Albümün prodüktörü Samuray Gökce, aynı zamanda çok yakın dostum. Biz ilk tanıştığımız günden beri birlikte şarkı yazıyoruz. Bir albüm yapma fikri, herhangi bir albüm yapma fikri değildi. Kendimizi en iyi şekilde ifade etmek, içimize sinen şarkıları servis etmek istedik. O yüzden kendimize baskı yapmadan, acele etmeden yazıp yazıp sildik. Sonunda ‘Tamam.’ dedik, karşınızdayız!
- “Yine Mavi” albümün ismi ama ben daha çok, kırmızı ve kızıl hissediyorum müziğinizi...
Belki ‘Bu Gece’nin enerjisinin yüksek olması size öyle hissettirmiştir, bu da güzel bir şey benim için. Yine de kırmızı bana çok keskin hatlı, çok iddialı ve daha kızgın, daha tehlikeli şeyleri çağrıştıran bir renk. ‘İris’ mitolojide aynı zamanda gökkuşağından sorumlu kişi olarak geçermiş. Her renge dokunalım ama sonumuz ‘Yine Mavi’ olsun, huzurlu nefeslerde buluşalım.

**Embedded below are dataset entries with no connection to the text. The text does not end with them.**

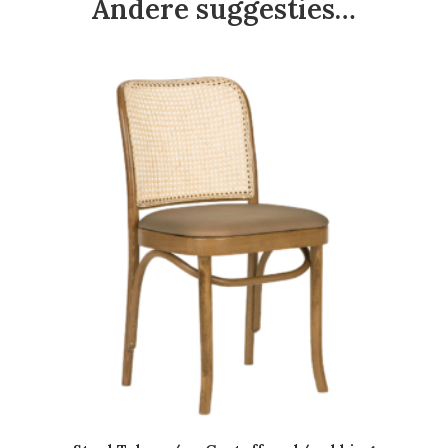
Andere suggesties…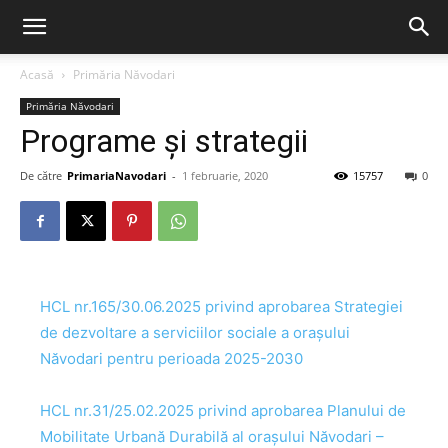
Acasă
Primăria Năvodari
Primăria Năvodari
Programe și strategii
De către
PrimariaNavodari
-
1 februarie, 2020
15757
0
HCL nr.165/30.06.2025 privind aprobarea Strategiei
de dezvoltare a serviciilor sociale a orașului
Năvodari pentru perioada 2025-2030
HCL nr.31/25.02.2025 privind aprobarea Planului de
Mobilitate Urbană Durabilă al orașului Năvodari –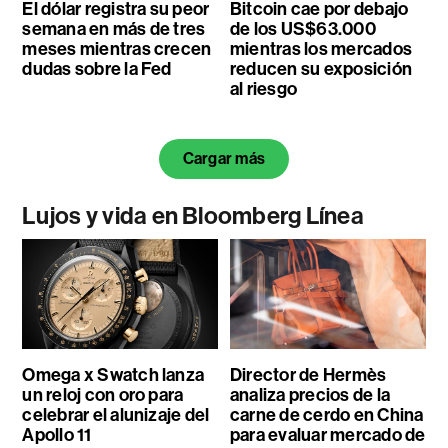
El dólar registra su peor
Bitcoin cae por debajo
semana en más de tres
de los US$63.000
meses mientras crecen
mientras los mercados
dudas sobre la Fed
reducen su exposición
al riesgo
Cargar más
Lujos y vida en Bloomberg Línea
Omega x Swatch lanza
Director de Hermès
un reloj con oro para
analiza precios de la
celebrar el alunizaje del
carne de cerdo en China
Apollo 11
para evaluar mercado de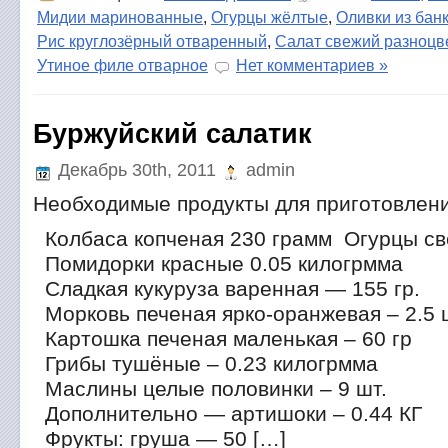
Мидии маринованные
,
Огурцы жёлтые
,
Оливки из бан
Рис круглозёрный отваренный
,
Салат свежий разноцв
Утиное филе отварное
Нет комментариев »
Буржуйский салатик
Декабрь 30th, 2011
admin
Необходимые продукты для приготовлен
Колбаса копченая 230 грамм Огурцы св
Помидорки красные 0.05 килогрмма
Сладкая кукуруза варенная — 155 гр.
Морковь печеная ярко-оранжевая – 2.5 
Картошка печеная маленькая – 60 гр
Грибы тушёные – 0.23 килогрмма
Маслины целые половинки – 9 шт.
Дополнительно — артишоки – 0.44 КГ
Фрукты: груша — 50 […]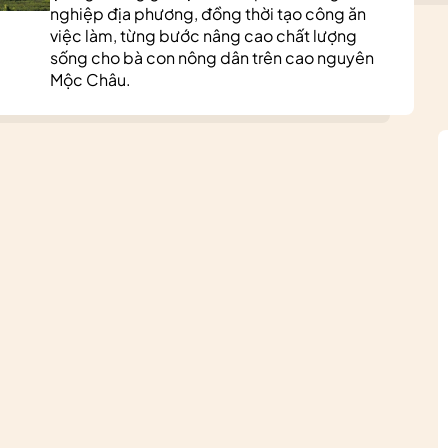
nghiệp địa phương, đồng thời tạo công ăn
việc làm, từng bước nâng cao chất lượng
sống cho bà con nông dân trên cao nguyên
Mộc Châu.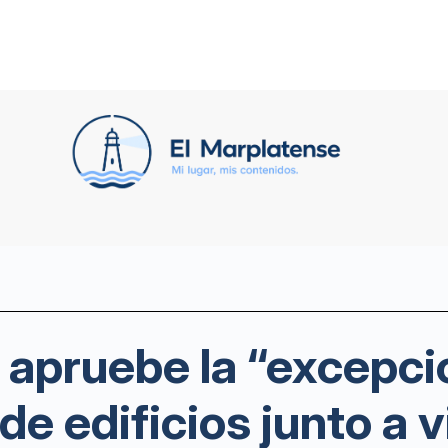
 apruebe la “excepci
de edificios junto a 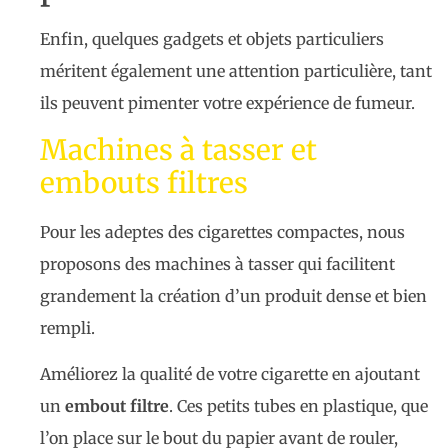
Enfin, quelques gadgets et objets particuliers
méritent également une attention particulière, tant
ils peuvent pimenter votre expérience de fumeur.
Machines à tasser et
embouts filtres
Pour les adeptes des cigarettes compactes, nous
proposons des machines à tasser qui facilitent
grandement la création d’un produit dense et bien
rempli.
Améliorez la qualité de votre cigarette en ajoutant
un
embout filtre
. Ces petits tubes en plastique, que
l’on place sur le bout du papier avant de rouler,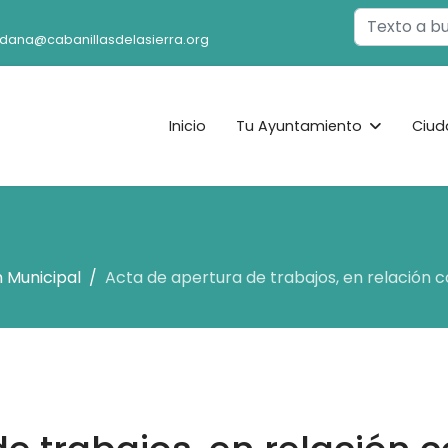
Buscar
adana@cabanillasdelasierra.org
Inicio
Tu Ayuntamiento
Ciud
 Municipal
Acta de apertura de trabajos, en relación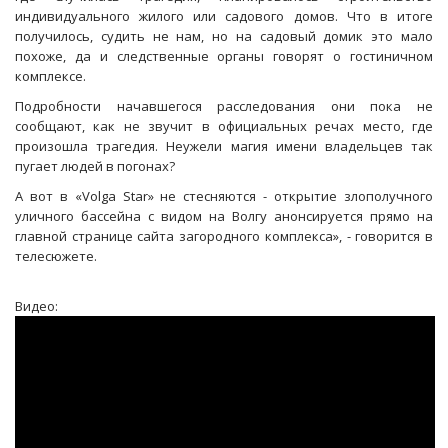
индивидуального жилого или садового домов. Что в итоге
получилось, судить не нам, но на садовый домик это мало
похоже, да и следственные органы говорят о гостиничном
комплексе.
Подробности начавшегося расследования они пока не
сообщают, как не звучит в официальных речах место, где
произошла трагедия. Неужели магия имени владельцев так
пугает людей в погонах?
А вот в «Volga Star» не стесняются - открытие злополучного
уличного бассейна с видом на Волгу анонсируется прямо на
главной странице сайта загородного комплекса», - говорится в
телесюжете.
Видео: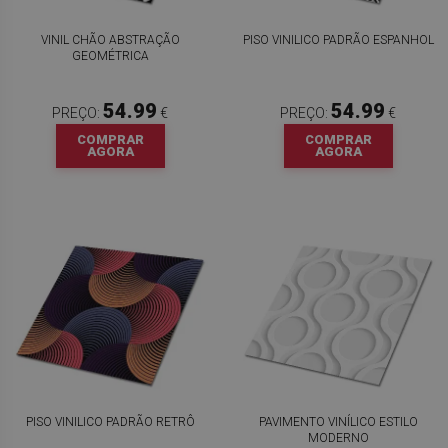
VINIL CHÃO ABSTRAÇÃO
PISO VINILICO PADRÃO ESPANHOL
GEOMÉTRICA
54.99
54.99
PREÇO:
€
PREÇO:
€
COMPRAR
COMPRAR
AGORA
AGORA
PISO VINILICO PADRÃO RETRÔ
PAVIMENTO VINÍLICO ESTILO
MODERNO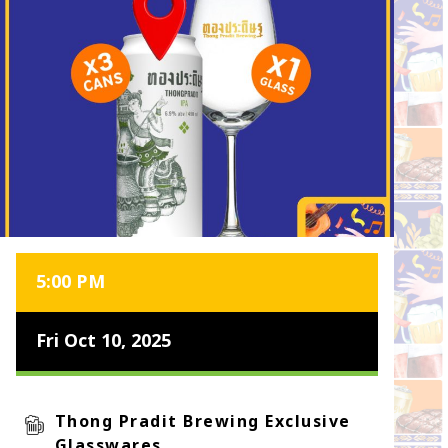
5:00 PM
Fri Oct 10, 2025
Thong Pradit Brewing Exclusive
Glasswares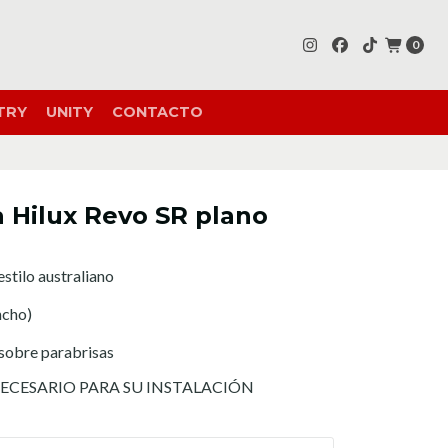
0
TRY
UNITY
CONTACTO
 Hilux Revo SR plano
stilo australiano
ncho)
sobre parabrisas
NECESARIO PARA SU INSTALACIÓN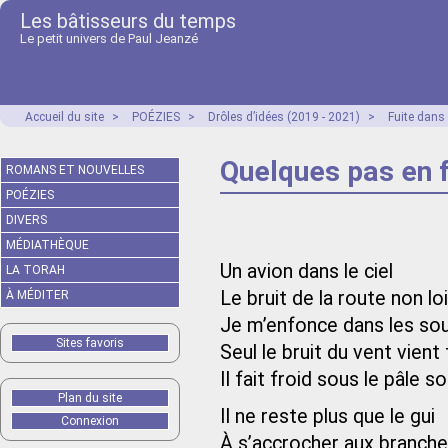
Les bâtisseurs du temps
Le petit univers de Paul Jeanzé
Accueil du site
>
POÉZIES
>
Drôles d’idées (2019 - 2021)
>
Fuite dans
Quelques pas en 
ROMANS ET NOUVELLES
POÉZIES
DIVERS
MÉDIATHÈQUE
Un avion dans le ciel
LA TORAH
Le bruit de la route non lo
À MÉDITER
Je m’enfonce dans les so
Sites favoris
Seul le bruit du vent vient 
Il fait froid sous le pâle 
Plan du site
Il ne reste plus que le gui
Connexion
À s’accrocher aux branche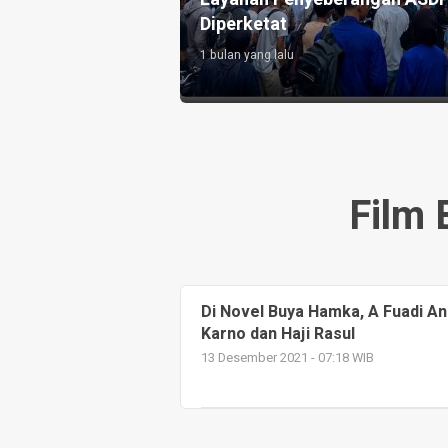
Diperketat
1 bulan yang lalu
Film
Di Novel Buya Hamka, A Fuadi A
Karno dan Haji Rasul
13 Desember 2021 - 07:18 WIB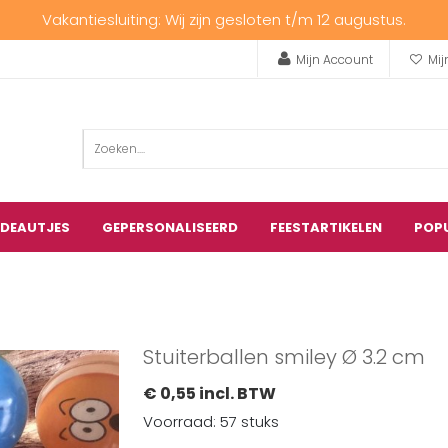
Vakantiesluiting: Wij zijn gesloten t/m 12 augustus.
Mijn Account
Mij
ADEAUTJES
GEPERSONALISEERD
FEESTARTIKELEN
POP
Stuiterballen smiley Ø 3.2 cm
€ 0,55 incl. BTW
Voorraad: 57 stuks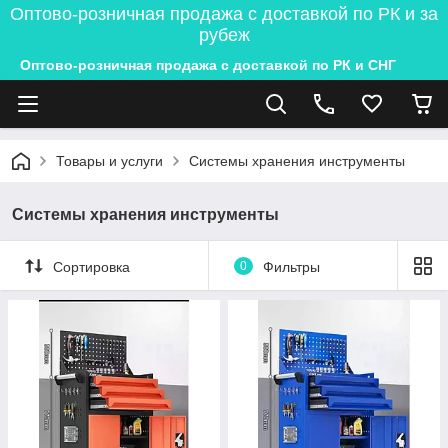
Оптово-розничная продажа с доставкой по РК и за
рубеж
Оптово-розничная продажа с доставкой по РК и СНГ
Товары и услуги
Системы хранения инструменты
Системы хранения инструменты
Сортировка
0
Фильтры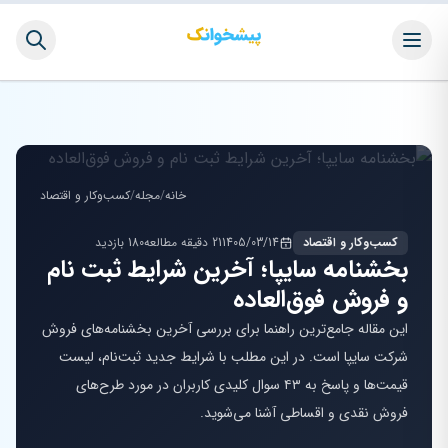
خانه
/
مجله
/
کسب‌وکار و اقتصاد
کسب‌وکار و اقتصاد
1405/03/14
21 دقیقه مطالعه
180 بازدید
بخشنامه سایپا؛ آخرین شرایط ثبت نام
و فروش فوق‌العاده
این مقاله جامع‌ترین راهنما برای بررسی آخرین بخشنامه‌های فروش
شرکت سایپا است. در این مطلب با شرایط جدید ثبت‌نام، لیست
قیمت‌ها و پاسخ به ۴۳ سوال کلیدی کاربران در مورد طرح‌های
فروش نقدی و اقساطی آشنا می‌شوید.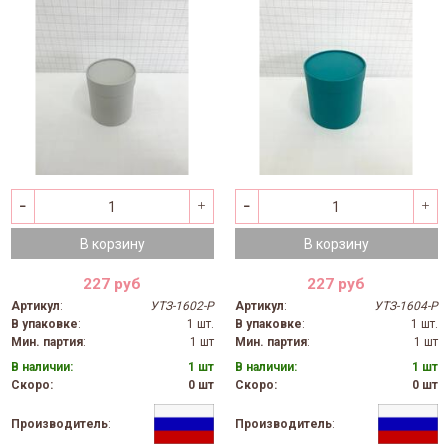
В корзину
В корзину
227 руб
227 руб
Артикул
:
УТЗ-1602-Р
Артикул
:
УТЗ-1604-Р
В упаковке
:
1 шт.
В упаковке
:
1 шт.
Мин. партия
:
1 шт
Мин. партия
:
1 шт
В наличии:
1 шт
В наличии:
1 шт
Скоро:
0 шт
Скоро:
0 шт
Производитель
:
Производитель
: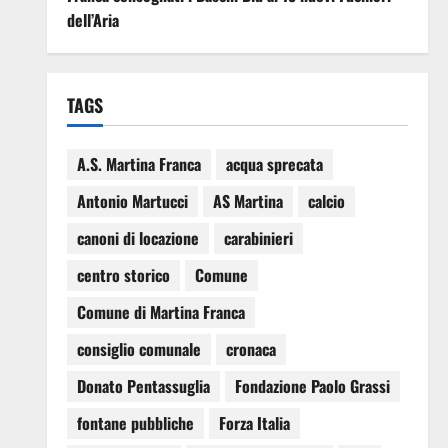
dell’Aria
TAGS
A.S. Martina Franca
acqua sprecata
Antonio Martucci
AS Martina
calcio
canoni di locazione
carabinieri
centro storico
Comune
Comune di Martina Franca
consiglio comunale
cronaca
Donato Pentassuglia
Fondazione Paolo Grassi
fontane pubbliche
Forza Italia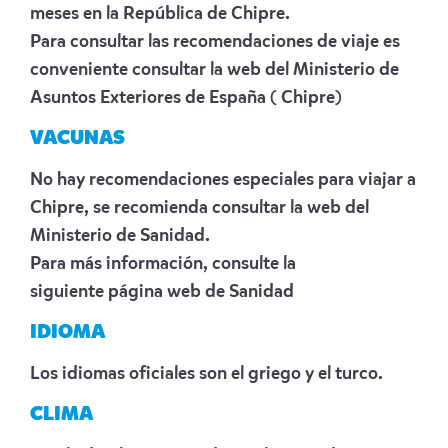
meses en la República de Chipre.
Para consultar las recomendaciones de viaje es
conveniente consultar la web del Ministerio de
Asuntos Exteriores de España
( Chipre)
VACUNAS
No hay recomendaciones especiales para viajar a
Chipre, se recomienda consultar la web del
Ministerio de Sanidad.
Para más información, consulte la
siguiente
página web de Sanidad
IDIOMA
Los idiomas oficiales son el griego y el turco.
CLIMA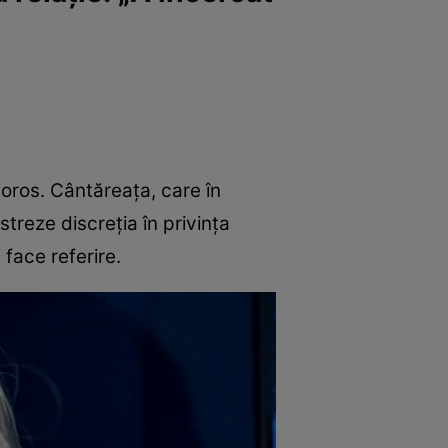
amoros. Cântăreața, care în
streze discreția în privința
 face referire.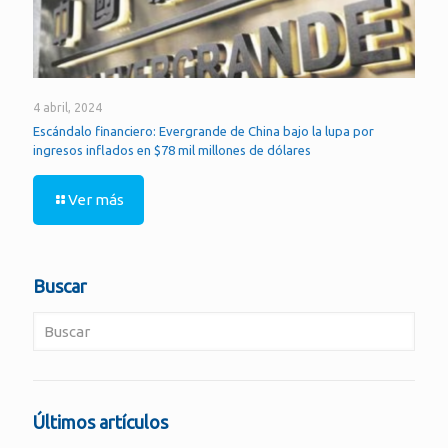
4 abril, 2024
Escándalo financiero: Evergrande de China bajo la lupa por
ingresos inflados en $78 mil millones de dólares
Ver más
Buscar
Últimos artículos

-Bir de sahne sizin, sahnede olmanız ayrı. Nedir sahne ile ilişkiniz?
Evinizin kapısından içeri girmeden önce her seferinde dizlerinizin heyecandan titrediğini, midenizin büzüştüğünü, sonra içeri girip koltuğunuza uzandığınız anda dünyanın en huzurlu yerinde hissettiğinizi düşünün. Öyle bir his. Biraz uzak kalsanız, evinizi özler gibi özlüyorsunuz. Şahsen ben sahnede kendimi en gerçek halimle bulduğumu hissediyorum. Hiç tanışmadığım insanların önüne ruhumu çıkarıp koyuyorum sanki. Gerisi önemsizleşiyor.
-Enerjisi çok yüksek ve dansa, harekete davet eden bir müzik yapıyorsunuz. Siz nasıl tanımlıyorsunuz müziğinizi?
Aslında ben birileri bana sorana kadar hiç tanımlamamıştım yaptığım müziği. Bir keresinde sorulunca “Esin şarkıları yazıyorum” demiştim. Hala en doğru tanımın bu olduğunu düşünüyorum, çünkü neysem o.
-Pek çok isimle çalıştınız Gökçe'nin “Tuttu Fırlattı”, “Ne Yapardım” ve “Oh Olsun”, Kolpa'nın “Hiç Bitmez Bu Masal”, Ayhan Sicimoğlu'nun “En Estambul”, “Arkana Bakma” ve “Nadie Como Tu” şarkılarının sözlerini onlarla birlikte yazdınız. Bu nasıl bir tecrübe oldu?
Her seferinde çok eğleniyorum. Yepyeni giysiler deneyip çıkaran kız çocuğu gibi oluyorum. Her müzisyenin ayrı bir ruhu var, ben de onlar için ve onlarla birlikte yazarken onların ruhunun birazını giyiniyorum. Bana sırf şu keyfi yaşattıkları için bile kendilerine müteşekkirim.
-“Bu Gece” klasikleşecek bir şarkı, önünde pek bir şey durmayacak gibi. Albümün geneli de paylaşıldıkça büyüyecek şarkılardan oluşuyor. Peki, yakın zamanda sahne var mı?
Çok teşekkür ederim, ne güzel başlayan soru bu böyle! Albüm çıktıktan sonra yavaş yavaş konserlere de başlayacağız. Sahne olsun ki canlı canlı, yüz yüze bağıra çağıra şarkı söyleyelim hep beraber. Ruhunu alan gelsin, beklerim.